I'm not really aware of any other solution, unless you're dealing with a game that requires a ton of quick reflexes or something (i.e., the skill is something a cimputer is naturally much better at than humans without "cheating").
I think this depends a lot on the type of game we're talking about and what level you expect it to reach. I mean, for some types of games, like RTS games, the computer has the immediate advantage of being able to control many different troops at once and automate things better, but at some point an incredibly dedicated player will probably match that.
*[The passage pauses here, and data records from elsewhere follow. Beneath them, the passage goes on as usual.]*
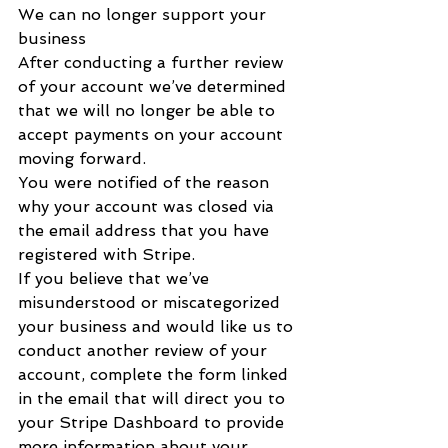
We can no longer support your 
business
After conducting a further review 
of your account we’ve determined 
that we will no longer be able to 
accept payments on your account 
moving forward.
You were notified of the reason 
why your account was closed via 
the email address that you have 
registered with Stripe.
If you believe that we’ve 
misunderstood or miscategorized 
your business and would like us to 
conduct another review of your 
account, complete the form linked 
in the email that will direct you to 
your Stripe Dashboard to provide 
more information about your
Similarly, FPS games give the AI some accuracy penalties to see 'real' but eventually a player will be just more accurate than them.
I think Darkmere was referring to when games cheat in an incredibly obvious and OTT manner like in RTS games where the computer starts with many times more resources than you do.
An RTS game where all you need to do to be amazing is click quickly in obvious ways is not a good RTS game. In fact, it's not even really an RTS at all, since the "S" means strategy, and if you can win by clicking quickly with little advanced strategy, then it isn't one.
For example, I don't know much about RTS's but take Starcraft. The programmers program the AI to diligently build up a diversified army and then attack, or defend or whatever. If that were the only valid strategy, then it wouldn't really be a strategy game. It'd be a "click faster" game.
But players aren't going to fight the AI on that route. Since it does actually allow different strategies, they are going to decide decide "okay, they can click faster than me for building up a medium sized diverse army, so I won't win easily that way. Instead, I'll just zergling rush their workers."
I don't know if that actually works in starcraft campaigns, but you know what I mean. The AI strategies are relatively fixed (unless they're running crazy crazy technology on the AI), so if they click and organize at light speed, all it means is that you're going to lose for sure if you play their game, but you're going to win almost for sure if you strategize against their weaknesses. Which isn't a very good system. Because you figure out your winning methods in like, an hour, and then can just apply those ad nauseum (IF they aren't cheating)
If they cheat, though, then you might not only have to strategize against their weaknesses, but also do so very skillfully to overcome the pre-coded strategies + cheating advantage. AND you may have to switch to even better strategies if they cheat more and more in higher levels. Which makes the game more reasonably difficult and trains you better to be ready for human opponents and is more fun in general.